WORK REQUEST
Show me each line of the listing below where the word "GenerationSoftware" appears.
- - - - - - -
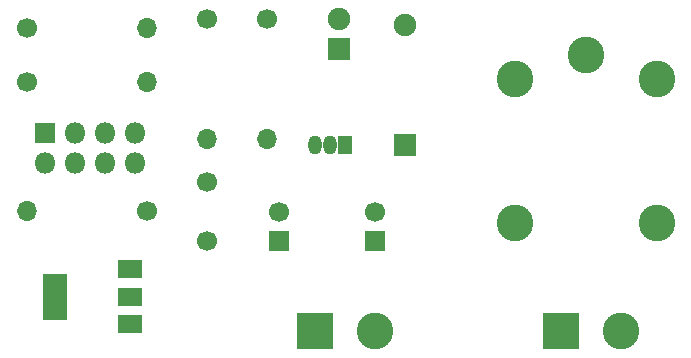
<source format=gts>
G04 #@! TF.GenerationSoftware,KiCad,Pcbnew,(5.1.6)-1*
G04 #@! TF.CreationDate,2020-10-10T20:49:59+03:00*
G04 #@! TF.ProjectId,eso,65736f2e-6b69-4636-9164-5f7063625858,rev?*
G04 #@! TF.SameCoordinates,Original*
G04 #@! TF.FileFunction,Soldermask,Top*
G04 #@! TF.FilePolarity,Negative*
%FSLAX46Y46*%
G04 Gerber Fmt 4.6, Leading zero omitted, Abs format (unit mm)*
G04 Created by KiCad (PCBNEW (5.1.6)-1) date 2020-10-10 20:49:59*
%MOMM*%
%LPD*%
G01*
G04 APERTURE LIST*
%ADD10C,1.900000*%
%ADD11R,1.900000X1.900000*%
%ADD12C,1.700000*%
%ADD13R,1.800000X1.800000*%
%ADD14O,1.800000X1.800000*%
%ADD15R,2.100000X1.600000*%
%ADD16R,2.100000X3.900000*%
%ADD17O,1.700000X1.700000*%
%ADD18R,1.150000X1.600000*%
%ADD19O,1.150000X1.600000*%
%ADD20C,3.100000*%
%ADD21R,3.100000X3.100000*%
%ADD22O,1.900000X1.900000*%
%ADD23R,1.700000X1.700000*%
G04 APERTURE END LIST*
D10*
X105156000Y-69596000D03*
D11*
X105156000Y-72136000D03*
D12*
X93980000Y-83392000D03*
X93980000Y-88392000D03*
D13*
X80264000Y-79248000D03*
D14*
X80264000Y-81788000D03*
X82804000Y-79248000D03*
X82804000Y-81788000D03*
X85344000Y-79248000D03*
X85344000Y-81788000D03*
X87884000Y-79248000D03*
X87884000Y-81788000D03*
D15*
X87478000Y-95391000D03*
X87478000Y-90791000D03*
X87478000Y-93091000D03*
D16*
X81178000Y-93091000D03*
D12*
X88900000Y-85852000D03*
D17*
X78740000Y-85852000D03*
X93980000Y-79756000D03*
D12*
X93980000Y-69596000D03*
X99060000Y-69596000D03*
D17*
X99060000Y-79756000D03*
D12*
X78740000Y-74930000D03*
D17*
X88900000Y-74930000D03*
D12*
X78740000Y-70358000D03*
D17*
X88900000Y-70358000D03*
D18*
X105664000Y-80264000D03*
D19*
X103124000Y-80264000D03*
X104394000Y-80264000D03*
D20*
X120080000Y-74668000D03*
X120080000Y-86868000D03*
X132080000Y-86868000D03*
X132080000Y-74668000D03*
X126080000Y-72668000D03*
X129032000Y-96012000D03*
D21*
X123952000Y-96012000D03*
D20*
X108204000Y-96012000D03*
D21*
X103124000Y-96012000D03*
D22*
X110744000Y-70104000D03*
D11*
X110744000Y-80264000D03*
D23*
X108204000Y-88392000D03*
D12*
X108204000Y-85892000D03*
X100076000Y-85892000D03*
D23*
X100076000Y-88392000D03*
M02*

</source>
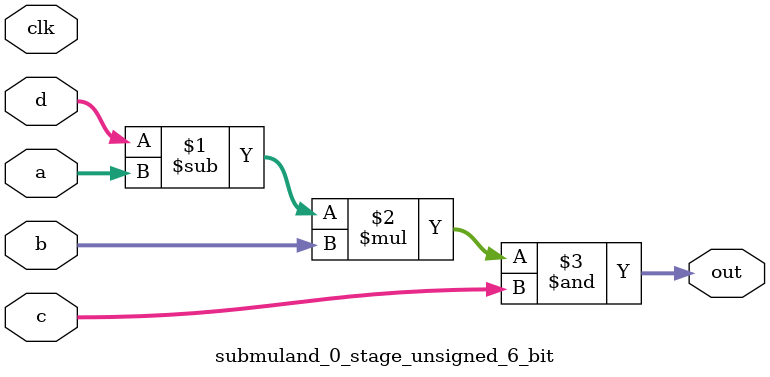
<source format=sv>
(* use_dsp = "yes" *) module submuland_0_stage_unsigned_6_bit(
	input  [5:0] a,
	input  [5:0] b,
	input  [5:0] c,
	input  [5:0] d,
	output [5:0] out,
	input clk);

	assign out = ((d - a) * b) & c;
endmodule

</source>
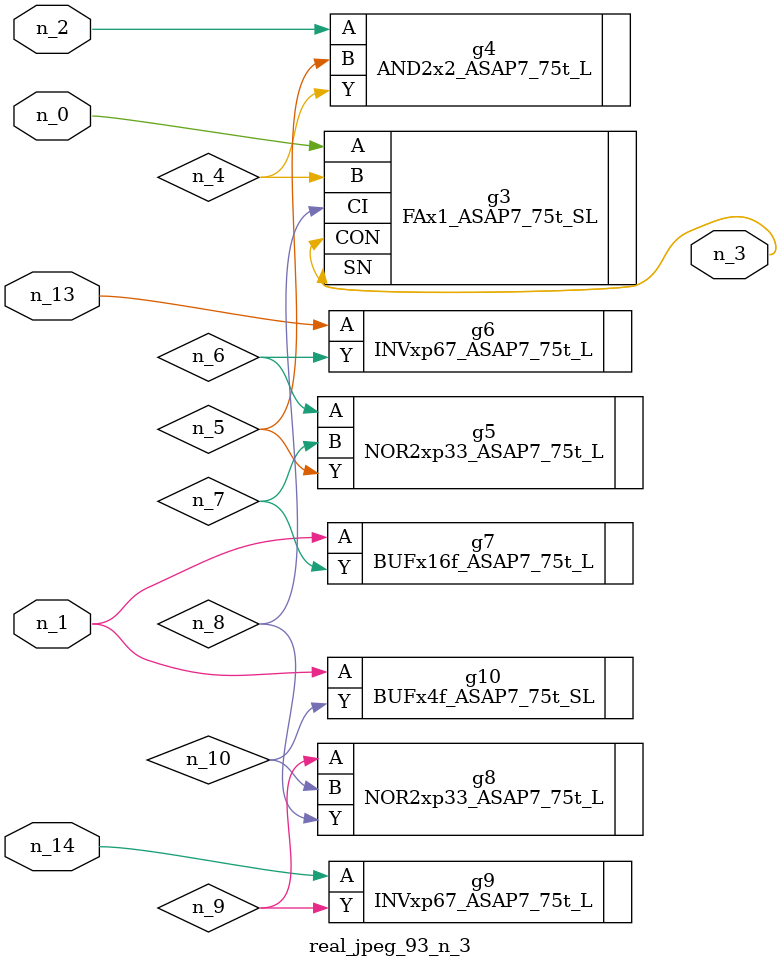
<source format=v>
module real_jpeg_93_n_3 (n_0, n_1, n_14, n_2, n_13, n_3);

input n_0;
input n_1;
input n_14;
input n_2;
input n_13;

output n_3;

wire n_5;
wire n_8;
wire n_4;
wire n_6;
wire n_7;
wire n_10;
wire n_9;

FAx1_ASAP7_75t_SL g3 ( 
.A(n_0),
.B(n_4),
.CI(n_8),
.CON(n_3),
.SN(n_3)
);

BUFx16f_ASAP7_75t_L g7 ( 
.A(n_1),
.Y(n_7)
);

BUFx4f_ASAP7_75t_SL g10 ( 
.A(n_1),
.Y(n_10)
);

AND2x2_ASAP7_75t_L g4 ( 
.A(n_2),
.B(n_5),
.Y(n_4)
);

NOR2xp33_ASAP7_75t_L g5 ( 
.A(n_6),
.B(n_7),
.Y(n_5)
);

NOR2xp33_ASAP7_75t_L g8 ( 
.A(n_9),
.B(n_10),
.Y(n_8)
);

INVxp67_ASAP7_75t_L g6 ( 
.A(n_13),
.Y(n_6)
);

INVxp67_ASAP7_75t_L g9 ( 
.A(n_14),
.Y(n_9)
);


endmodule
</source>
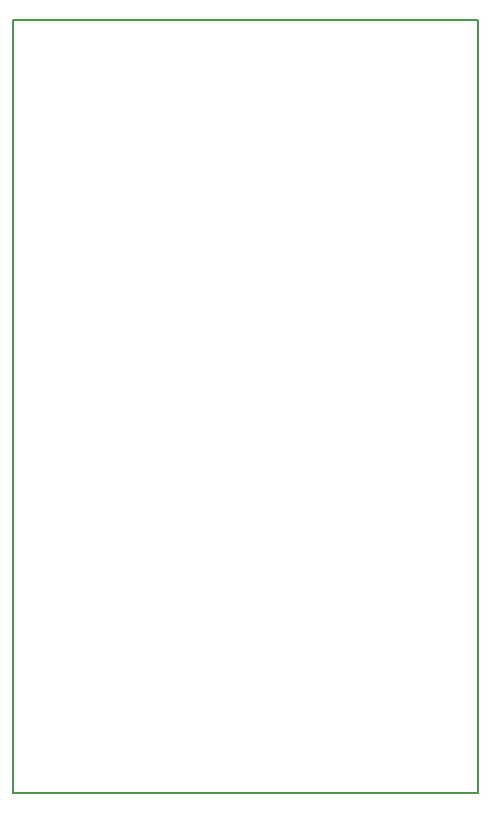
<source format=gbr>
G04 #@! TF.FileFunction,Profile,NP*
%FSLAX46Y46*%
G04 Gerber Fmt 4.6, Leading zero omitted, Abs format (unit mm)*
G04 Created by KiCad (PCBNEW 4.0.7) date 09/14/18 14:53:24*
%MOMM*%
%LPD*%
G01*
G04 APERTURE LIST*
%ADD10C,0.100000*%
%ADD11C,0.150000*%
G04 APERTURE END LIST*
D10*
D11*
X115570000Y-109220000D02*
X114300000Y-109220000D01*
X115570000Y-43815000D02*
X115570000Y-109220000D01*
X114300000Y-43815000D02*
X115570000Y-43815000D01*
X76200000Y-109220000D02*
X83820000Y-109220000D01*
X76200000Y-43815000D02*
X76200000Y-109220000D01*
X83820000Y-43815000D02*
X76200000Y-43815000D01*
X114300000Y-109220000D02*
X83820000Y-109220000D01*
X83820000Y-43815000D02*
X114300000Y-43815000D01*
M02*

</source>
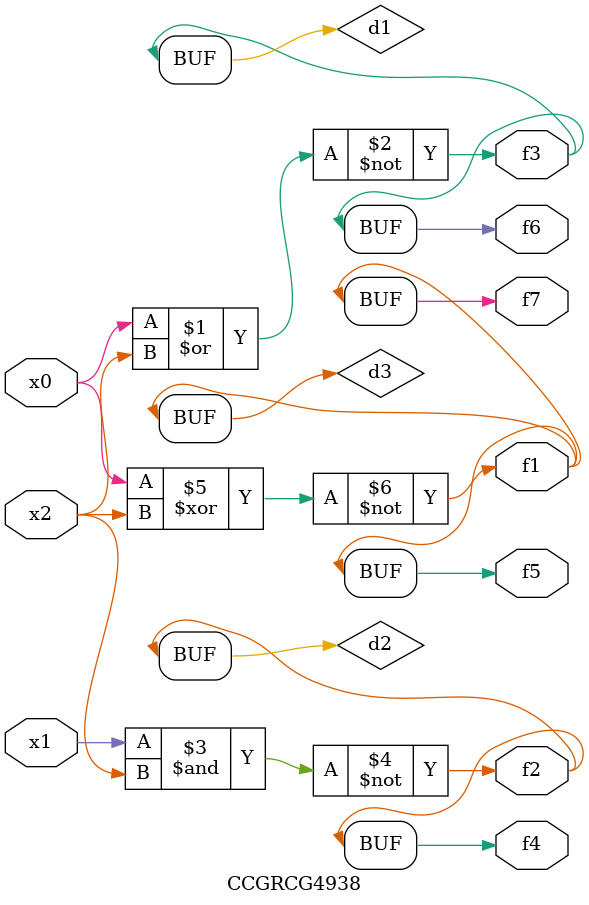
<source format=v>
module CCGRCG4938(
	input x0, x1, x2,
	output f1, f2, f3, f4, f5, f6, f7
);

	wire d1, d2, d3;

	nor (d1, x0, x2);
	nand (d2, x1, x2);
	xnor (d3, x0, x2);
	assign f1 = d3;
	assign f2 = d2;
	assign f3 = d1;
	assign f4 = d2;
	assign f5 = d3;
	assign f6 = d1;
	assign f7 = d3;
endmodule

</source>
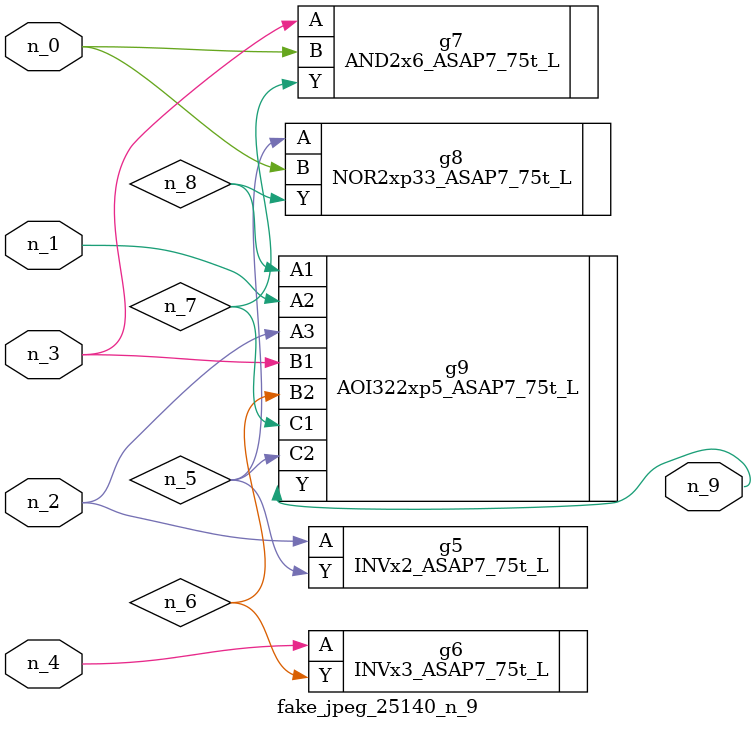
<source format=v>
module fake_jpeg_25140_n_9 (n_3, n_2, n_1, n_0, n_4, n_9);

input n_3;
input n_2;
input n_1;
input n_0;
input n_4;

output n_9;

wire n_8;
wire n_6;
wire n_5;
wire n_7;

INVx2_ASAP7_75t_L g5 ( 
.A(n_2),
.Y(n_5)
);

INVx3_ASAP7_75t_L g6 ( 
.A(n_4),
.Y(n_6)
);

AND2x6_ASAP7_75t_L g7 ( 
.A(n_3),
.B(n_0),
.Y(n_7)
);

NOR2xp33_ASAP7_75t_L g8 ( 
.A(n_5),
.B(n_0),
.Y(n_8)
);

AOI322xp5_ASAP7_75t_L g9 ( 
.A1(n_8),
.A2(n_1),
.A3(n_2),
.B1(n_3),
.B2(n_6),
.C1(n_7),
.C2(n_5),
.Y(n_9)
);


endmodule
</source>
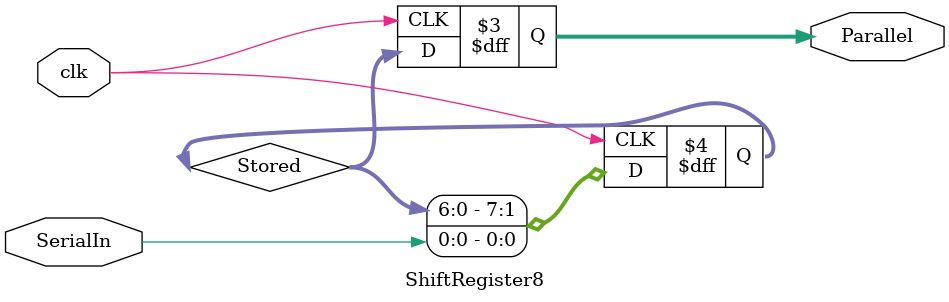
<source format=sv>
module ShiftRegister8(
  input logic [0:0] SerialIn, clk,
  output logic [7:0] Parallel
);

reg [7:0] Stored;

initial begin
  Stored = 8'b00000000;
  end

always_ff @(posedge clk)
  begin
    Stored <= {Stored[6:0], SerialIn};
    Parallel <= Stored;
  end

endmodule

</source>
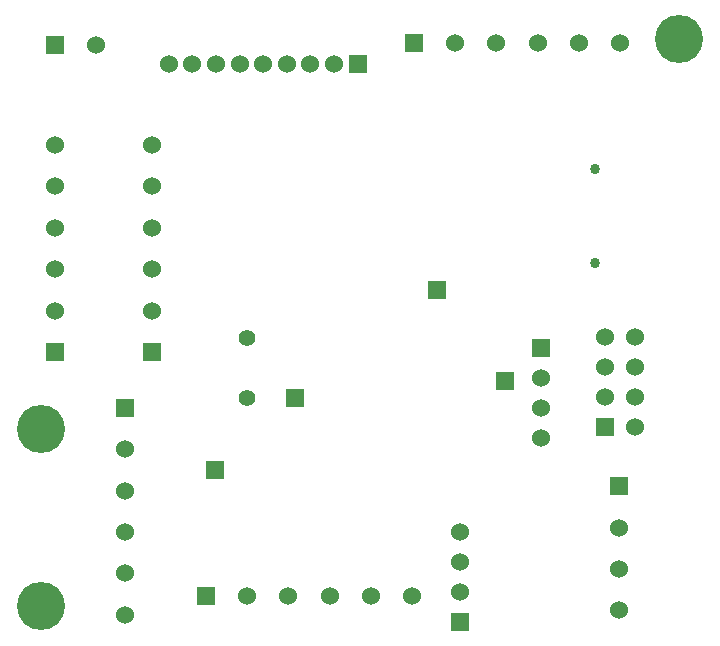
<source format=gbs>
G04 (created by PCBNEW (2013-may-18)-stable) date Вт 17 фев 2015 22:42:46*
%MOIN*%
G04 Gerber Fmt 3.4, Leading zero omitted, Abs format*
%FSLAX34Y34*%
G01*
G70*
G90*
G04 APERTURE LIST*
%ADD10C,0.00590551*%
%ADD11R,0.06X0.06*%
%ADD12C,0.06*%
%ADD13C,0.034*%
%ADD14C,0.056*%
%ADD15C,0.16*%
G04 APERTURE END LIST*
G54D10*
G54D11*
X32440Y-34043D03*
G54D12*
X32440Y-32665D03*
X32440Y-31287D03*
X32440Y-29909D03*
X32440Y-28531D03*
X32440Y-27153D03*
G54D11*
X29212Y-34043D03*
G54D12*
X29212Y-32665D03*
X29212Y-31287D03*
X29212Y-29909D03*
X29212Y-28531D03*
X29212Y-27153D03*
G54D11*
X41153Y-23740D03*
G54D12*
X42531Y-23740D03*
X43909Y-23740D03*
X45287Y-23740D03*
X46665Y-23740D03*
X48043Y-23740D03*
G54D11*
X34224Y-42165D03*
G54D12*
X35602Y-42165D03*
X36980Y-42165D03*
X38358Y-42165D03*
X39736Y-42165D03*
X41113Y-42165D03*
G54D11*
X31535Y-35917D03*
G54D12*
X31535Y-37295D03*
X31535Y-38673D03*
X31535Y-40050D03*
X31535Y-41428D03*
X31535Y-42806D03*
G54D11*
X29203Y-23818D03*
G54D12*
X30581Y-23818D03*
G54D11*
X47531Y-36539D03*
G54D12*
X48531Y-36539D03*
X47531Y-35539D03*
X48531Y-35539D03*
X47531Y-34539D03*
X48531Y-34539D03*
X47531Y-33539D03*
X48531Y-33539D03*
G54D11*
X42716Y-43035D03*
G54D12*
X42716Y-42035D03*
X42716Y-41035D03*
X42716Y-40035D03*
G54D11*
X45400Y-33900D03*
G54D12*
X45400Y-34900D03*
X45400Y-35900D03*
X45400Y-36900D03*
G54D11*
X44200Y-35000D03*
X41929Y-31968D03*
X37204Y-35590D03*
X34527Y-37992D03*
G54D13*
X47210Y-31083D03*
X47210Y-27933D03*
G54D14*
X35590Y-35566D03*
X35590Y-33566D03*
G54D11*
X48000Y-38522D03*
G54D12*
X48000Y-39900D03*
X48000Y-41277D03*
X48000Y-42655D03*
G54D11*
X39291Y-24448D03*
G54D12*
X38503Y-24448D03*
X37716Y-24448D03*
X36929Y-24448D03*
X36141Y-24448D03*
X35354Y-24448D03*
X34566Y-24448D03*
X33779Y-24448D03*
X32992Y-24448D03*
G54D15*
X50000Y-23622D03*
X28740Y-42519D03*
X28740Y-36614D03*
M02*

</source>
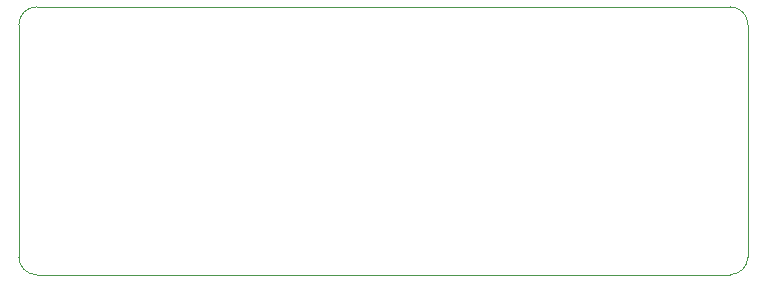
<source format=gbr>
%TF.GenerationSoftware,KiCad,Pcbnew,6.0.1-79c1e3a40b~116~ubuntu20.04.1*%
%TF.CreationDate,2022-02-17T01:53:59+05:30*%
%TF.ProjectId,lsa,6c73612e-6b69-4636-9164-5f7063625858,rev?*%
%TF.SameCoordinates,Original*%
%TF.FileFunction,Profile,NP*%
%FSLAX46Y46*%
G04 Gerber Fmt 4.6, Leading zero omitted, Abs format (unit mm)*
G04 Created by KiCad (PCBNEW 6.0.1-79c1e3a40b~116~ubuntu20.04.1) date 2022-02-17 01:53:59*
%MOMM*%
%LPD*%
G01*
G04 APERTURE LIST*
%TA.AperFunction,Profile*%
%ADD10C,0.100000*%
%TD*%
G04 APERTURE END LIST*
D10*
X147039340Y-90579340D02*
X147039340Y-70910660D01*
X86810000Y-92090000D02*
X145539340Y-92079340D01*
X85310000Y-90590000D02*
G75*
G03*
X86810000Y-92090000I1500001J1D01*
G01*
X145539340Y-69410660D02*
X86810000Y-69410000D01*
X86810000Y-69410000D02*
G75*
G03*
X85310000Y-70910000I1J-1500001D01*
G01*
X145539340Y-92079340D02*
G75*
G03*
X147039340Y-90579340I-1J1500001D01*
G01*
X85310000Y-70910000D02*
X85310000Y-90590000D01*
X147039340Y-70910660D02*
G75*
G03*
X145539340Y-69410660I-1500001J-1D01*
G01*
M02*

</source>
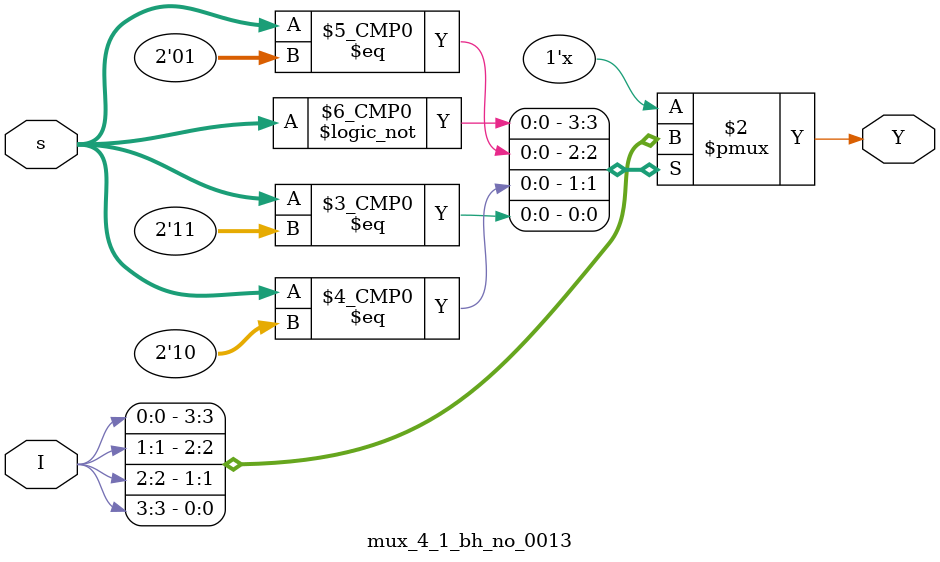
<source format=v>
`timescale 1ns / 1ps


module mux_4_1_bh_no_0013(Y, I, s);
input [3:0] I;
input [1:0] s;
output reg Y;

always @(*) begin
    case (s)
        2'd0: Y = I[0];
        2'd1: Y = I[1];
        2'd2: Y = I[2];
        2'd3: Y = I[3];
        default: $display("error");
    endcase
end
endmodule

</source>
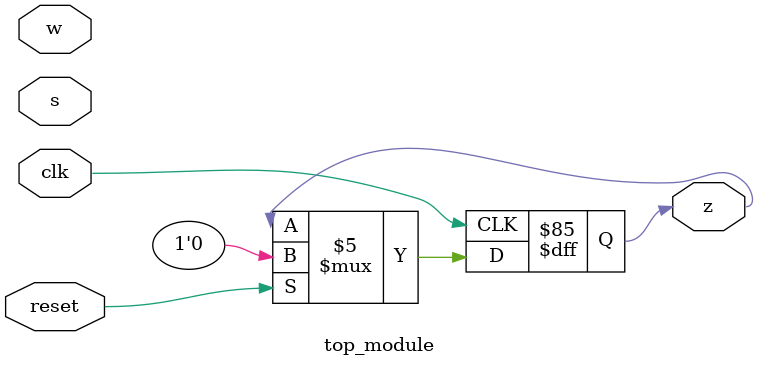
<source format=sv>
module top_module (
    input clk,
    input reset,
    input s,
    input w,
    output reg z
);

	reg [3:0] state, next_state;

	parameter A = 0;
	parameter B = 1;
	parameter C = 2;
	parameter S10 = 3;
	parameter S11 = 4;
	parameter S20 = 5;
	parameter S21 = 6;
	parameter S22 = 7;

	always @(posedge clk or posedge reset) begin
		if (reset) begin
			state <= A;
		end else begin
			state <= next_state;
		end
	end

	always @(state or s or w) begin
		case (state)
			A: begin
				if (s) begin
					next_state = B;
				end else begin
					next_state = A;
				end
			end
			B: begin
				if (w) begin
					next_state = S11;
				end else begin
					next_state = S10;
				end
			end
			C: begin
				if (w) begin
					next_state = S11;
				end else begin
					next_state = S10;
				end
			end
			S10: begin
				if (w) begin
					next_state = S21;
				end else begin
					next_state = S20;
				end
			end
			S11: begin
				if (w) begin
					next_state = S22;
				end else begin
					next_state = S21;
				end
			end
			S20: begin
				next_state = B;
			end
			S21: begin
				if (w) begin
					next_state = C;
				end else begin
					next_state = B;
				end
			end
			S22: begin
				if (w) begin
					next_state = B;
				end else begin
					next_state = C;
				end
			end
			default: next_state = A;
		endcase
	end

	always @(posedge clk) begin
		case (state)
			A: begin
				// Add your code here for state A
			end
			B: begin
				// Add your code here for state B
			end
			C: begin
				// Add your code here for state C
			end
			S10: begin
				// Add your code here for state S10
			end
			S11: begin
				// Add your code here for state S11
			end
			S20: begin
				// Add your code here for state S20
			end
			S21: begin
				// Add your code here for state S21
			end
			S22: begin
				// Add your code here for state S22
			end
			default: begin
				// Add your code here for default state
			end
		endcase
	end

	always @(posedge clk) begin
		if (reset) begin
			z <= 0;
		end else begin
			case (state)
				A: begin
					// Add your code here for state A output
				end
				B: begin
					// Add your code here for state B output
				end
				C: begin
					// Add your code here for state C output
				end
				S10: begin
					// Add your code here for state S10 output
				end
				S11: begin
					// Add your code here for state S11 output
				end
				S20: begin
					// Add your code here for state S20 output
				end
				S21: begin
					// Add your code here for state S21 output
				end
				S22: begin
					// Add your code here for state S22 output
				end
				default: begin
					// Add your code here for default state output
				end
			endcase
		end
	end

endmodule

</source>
- - - - - - -
WRITTEN SOLUTION
G04 #@! TF.GenerationSoftware,KiCad,Pcbnew,(5.1.6)-1*
%TF.GenerationSoftware,KiCad,Pcbnew,6.0.1-79c1e3a40b~116~ubuntu20.04.1*%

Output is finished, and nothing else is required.